Problem details: Repeat word for word the lines that start with the line containing "زاکانی ادامه داد: تقسیمات همچون جنگ" and end with the line containing "دی ماه آسیب", including both of those lines.

Input material:
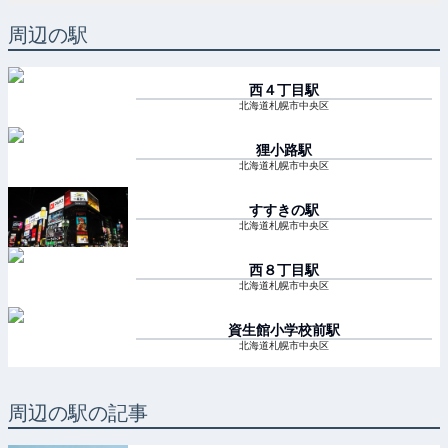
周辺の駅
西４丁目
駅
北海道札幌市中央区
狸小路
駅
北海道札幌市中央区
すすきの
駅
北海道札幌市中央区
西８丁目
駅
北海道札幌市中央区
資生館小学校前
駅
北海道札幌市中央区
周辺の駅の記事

--

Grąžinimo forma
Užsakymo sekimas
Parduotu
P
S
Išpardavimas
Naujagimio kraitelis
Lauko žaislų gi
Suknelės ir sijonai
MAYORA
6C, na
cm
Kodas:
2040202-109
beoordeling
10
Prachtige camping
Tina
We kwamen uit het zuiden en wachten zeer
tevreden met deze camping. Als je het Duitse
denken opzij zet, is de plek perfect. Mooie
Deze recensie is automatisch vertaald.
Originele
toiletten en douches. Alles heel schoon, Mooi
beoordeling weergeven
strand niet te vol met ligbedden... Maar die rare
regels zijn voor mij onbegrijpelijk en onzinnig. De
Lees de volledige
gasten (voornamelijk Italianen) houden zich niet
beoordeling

...

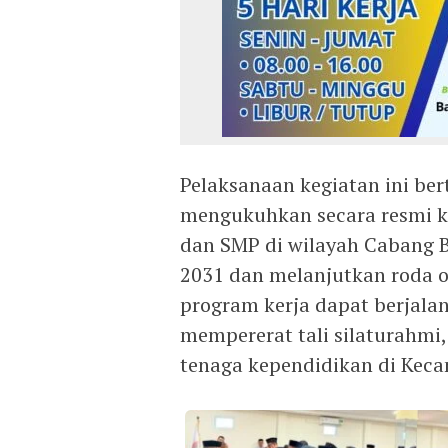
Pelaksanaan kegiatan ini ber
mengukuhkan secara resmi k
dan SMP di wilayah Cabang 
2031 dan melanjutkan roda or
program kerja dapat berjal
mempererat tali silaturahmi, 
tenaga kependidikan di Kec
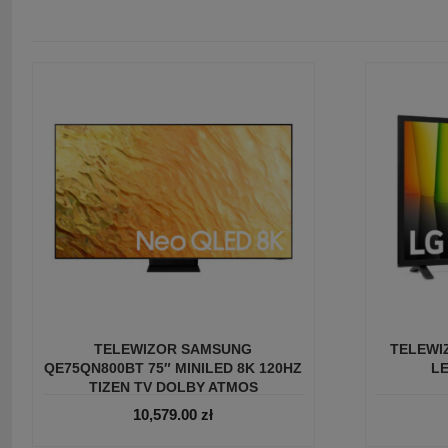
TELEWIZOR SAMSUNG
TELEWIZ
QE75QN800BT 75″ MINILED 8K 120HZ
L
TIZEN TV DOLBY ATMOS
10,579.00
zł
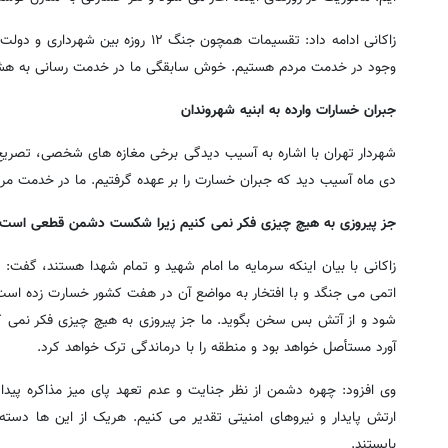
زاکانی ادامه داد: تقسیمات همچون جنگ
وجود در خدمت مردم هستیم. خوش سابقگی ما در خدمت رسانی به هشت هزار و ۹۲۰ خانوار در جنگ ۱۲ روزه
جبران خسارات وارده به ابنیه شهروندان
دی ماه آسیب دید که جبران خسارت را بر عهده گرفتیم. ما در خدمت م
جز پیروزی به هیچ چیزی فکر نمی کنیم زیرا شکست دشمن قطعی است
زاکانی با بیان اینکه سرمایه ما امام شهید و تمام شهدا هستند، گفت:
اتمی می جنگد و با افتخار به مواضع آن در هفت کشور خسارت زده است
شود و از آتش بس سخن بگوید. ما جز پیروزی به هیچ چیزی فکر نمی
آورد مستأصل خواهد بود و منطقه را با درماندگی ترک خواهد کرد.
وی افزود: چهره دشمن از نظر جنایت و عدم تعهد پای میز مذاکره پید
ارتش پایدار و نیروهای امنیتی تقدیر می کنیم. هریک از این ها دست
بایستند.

Result:
زاکانی ادامه داد: تقسیمات همچون جنگ
وجود در خدمت مردم هستیم. خوش سابقگی ما در خدمت رسانی به هشت هزار و ۹۲۰ خانوار در جنگ ۱۲ روزه
جبران خسارات وارده به ابنیه شهروندان
دی ماه آسیب دید که جبران خسارت را بر عهده گرفتیم. ما در خدمت م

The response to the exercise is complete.